Trio Capital's liquidators, PPB, are trying to unravel what happened to the $123m sent offshore by the Astarra Fund.

As part of their inquries, they ordered Richard and Liu to court to answer questions. As many well-known businessmen have discovered recently, liquidators', or receivers', examinations take place in public.

Allco's David Coe and Gordon Fell have fronted the Federal Court, and MFS Financial's David Anderson and fellow executives have appeared in the NSW Supreme Court this year.

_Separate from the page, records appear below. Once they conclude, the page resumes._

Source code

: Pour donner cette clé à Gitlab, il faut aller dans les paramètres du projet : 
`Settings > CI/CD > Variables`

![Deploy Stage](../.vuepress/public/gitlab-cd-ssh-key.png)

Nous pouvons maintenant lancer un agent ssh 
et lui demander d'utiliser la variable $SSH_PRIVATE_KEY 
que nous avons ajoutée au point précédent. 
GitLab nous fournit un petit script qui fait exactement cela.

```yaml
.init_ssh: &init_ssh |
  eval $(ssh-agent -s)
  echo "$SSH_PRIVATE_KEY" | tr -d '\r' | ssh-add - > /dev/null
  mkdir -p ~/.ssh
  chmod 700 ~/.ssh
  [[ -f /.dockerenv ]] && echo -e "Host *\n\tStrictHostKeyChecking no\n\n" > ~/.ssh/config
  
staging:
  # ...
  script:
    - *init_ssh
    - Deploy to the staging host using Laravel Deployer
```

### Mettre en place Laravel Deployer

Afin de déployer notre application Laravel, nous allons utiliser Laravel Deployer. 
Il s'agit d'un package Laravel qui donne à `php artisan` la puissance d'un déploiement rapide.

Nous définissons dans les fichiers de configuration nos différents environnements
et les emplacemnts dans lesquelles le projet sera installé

But the Canadian-born Richard and American-born Liu were not so keen on being grilled in public. They took legal action on Monday in a bid to have their examinations held in secret, wanting their roles in the Trio collapse to be kept forever out of the public eye. While Liu didn't give the court any evidence as to why there were "special circumstances" in his case, Richard provided an affidavit in which he revealed concerns about his personal safety and stress levels.

But the judge gave his affidavit little weight, rejected both applications, and the examinations began on Tuesday afternoon.

Richard - a smart dresser and smooth talker when appearing in public on TV shows to spruik his financial products - was in the box for an hour and Liu was there to support his friend and colleague. Both men seemed cool enough and Liu was even keen to go for a beer after court finished.

But as the days progressed so did the bombshells.

When Liu was in the box on Thursday he was so nervous he continually read from a piece of paper he had been allowed to take in with him.

It said such things as "answer the question", and his lawyer also told him to say "privilege" before answering questions, so his evidence could not be used against him in any potential criminal suit.

By this stage it had emerged that Richard had been enjoying kickbacks from one of Flader's companies. He said he was "maybe naive enough, maybe dumb enough" to believe at the time what he was doing was legal.

By their own evidence, Richard and Liu slavishly followed the instructions of bosses Matthew Littauer and Jack Flader. Richard told the court he was only given senior positions "so I could carry out their objectives". In court, Liu described his job as "doing whatever Matthew asked me to do".

Asked in court why Bella Donna, the Caribbean-registered ultimate holding company of Trio, had its address at Richard's home in Bondi Beach when it was really controlled by Flader, Richard replied: "I know that on paper I had something to do with Bella Donna, that's how Jack and Matthew wanted it - whether I was a director or shareholder I don't know."

When asked about investment decisions the pair were apparently responsible for - and the glossy product disclosure statements with impressive oversight procedures by fund managers with a combined 24 years' experience - Richard told the court it was all Flader. "Jack Flader was the controller of what was to happen inside the . . . fund," he said.

Not that Flader is talking to Richard any more. The pair haven't spoken since September. The tens of thousands of dollars regularly deposited into the Astarra accounts have also dried up.

Richard has expressed his desire to help Trio's liquidator, but was also criticised for some of his answers, in particular for a lengthy justification of Flader's involvement in one fund.

"Do you have any idea what the words you just said meant?" barrister Robert Newlinds SC asked.

But while Richard and Liu were in the spotlight this week, the examinations are not over yet.

The liquidators already have court dates in November for further questioning - other Trio directors are likely to be called to give evidence. Then there are the compliance and financial auditors. WHK, the financial auditors, are also likely to be required to help the liquidators.

There is also the wider question of how all this could happen without earlier intervention by regulators and the role of third parties.

It emerged this week that the Australian Securities & Investments Commission first interviewed Richard in 2008.

The Australian Prudential Regulation Authority also reviewed Trio, in 2005, but despite a board reshuffle, no follow-up appears to have occurred.

Neither Richard nor Liu has been charged with any wrongdoing. And as for Littauer?

He was stabbed to death in his office in 2004 in Tokyo, dying later in hospital. The murder remains unsolved.